Se as aderências forem extensas, e o paciente tiver sido submetido a uma cirurgia de aderência anterior que falhou, adoptei uma abordagem pouco ortodoxa a tais indivíduos. Como as aderências começam a formar-se quase imediatamente, juntamente com o processo de cicatrização que envolve a parede abdominal anterior bruta, recomendei, em situações especiais, uma laparoscopia repetida numa semana. Nesta altura, as “novas” aderências são frágeis, macias, não contêm um fornecimento de sangue, e podem ser varridas com o mínimo de lesão tecidual, em comparação com uma aderência convencional (libertando cirurgicamente as aderências) de aderências antigas que são densas, muito aderentes, e sangrentas. Isto é realizado num ambiente ambulatório, e normalmente demora apenas alguns minutos, em comparação com o tempo envolvido no tratamento de adesões antigas extensas e densas.

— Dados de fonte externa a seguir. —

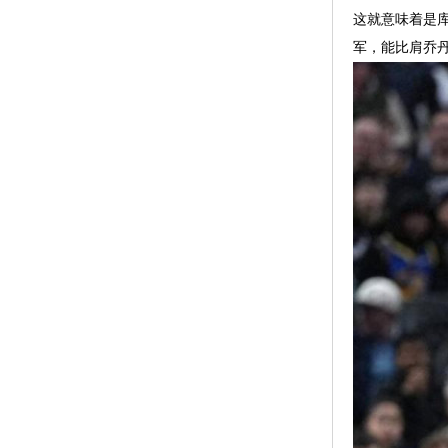
这就意味着是库
军，能比肩乔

É importante que os pacientes se informem sobre a experiência do seu cirurgião com adesões extensas, porque o que pode ser visto como “não possível laparoscopicamente” por um ginecologista, pode ser um território muito familiar para outro. Porque o intestino pode estar intimamente envolvido no processo adesivo, o paciente tem de estar ciente de que o pior cenário pode exigir uma cirurgia intestinal, e uma incisão laparotomia convencional.
As adesões laparotomizadas podem ser um grave problema de qualidade de vida prejudicial. Alguns pacientes são totalmente incapacitados pélvicos devido a este problema. Uma vez formados, não desaparecem com o tempo. Se sofrer de algumas das queixas médicas descritas anteriormente, considere uma consulta com um ginecologista laparoscópico experiente e esperemos que os seus problemas de adesividade possam ser resolvidos.